PERTH, N.Y. (NEWS10) — Five days after deciding that all students would go remote, the Broadalbin-Perth Central School District implemented a child care program from essential workers. The district pooled its resources to offer the program at no cost to families from December 9 through December 23.
On Wednesday, the first day of the program, it hosted 142 children.
Broadalbin-Perth Superintendent Stephen Tomlinson decided the school would go remote starting Monday, December 7. “Remote learning is definitely not our first choice, but when nearly half of your staff is depleted because they need to quarantine, in-person teaching and learning is no longer a feasible option,” he said. “In-person learning is the goal, and every decision we make will hopefully be a step in the right direction towards making that goal a reality after the holiday break.”
The district recognized that a fully remote model created obstacles for some families. Plus, Broadalbin-Perth noted that New York state requires districts to facilitate child care for the children of essential workers—those in health care, law enforcement, emergency response, education, the military, utilities industries, and other fields.
“The essential workers in our community have been working tirelessly for months to help stop the spread of COVID-19.” Tomlinson said. “B-P’s child care program allows our essential workers to continue their important work in the community, with some peace of mind knowing that their children are being well cared for.”
Elementary School Principal Dan Casey, Assistant Principal Kerri Barker, and their staff created the program on short notice, and without it, many support staff would not be needed for the district to operate remotely. Now, they are able to support the child care program. “After polling our families to see how many of them would take advantage of a program like this, we were quickly able to shift our staff resources to make sure the program would be fully staffed,” Casey said.
The program includes breakfast, lunch, and a snack, and support staff are on hand to supervise and help with remote learning. Even so, Casey cautions families to “make sure students know they are accountable for their own work,” saying they are not there to teach.

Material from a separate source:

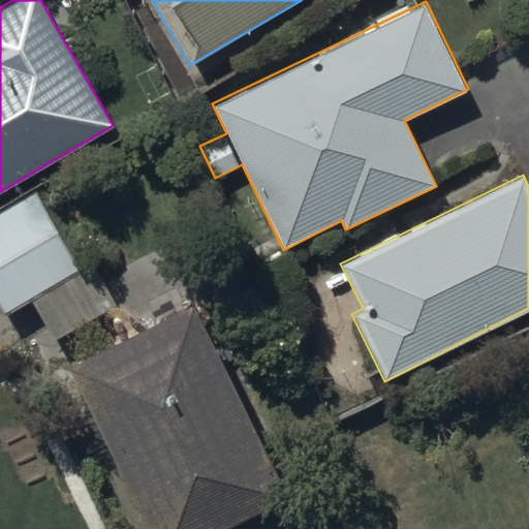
[(39,190),(0,211),(0,308),(3,313),(30,298),(54,339),(115,304),(91,260),(82,266),(39,190)]
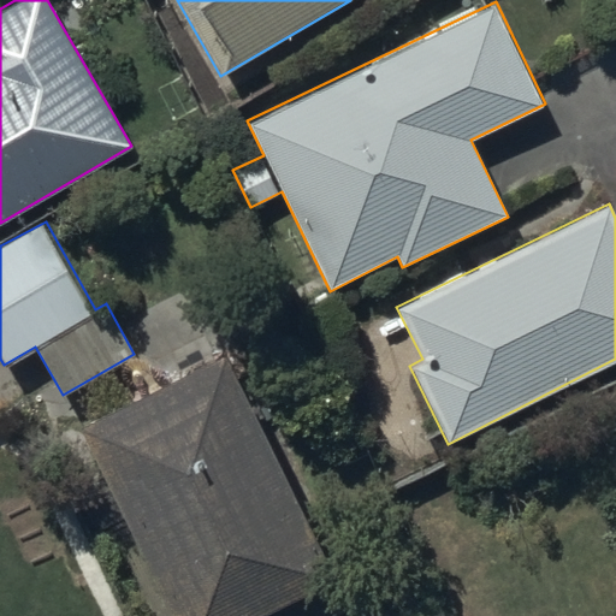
[(224,348),(76,421),(171,615),(306,615),(307,615),(296,596),(337,575),(224,348)]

He says the program provides “a place where they can have confidence that their children are safe with adequate adult supervision.”
According to Tomlinson, if Fulton County becomes a yellow, orange, or red zone microcluster, the program will not be able to operate. In zones, schools must test 20% of in-person staff and students, but Broadalbin-Perth lacks the capacity to administer COVID-19 tests. District leaders are working with the state Department of Health to be able to administer tests after the new year, when in-person classes are scheduled to be back in session.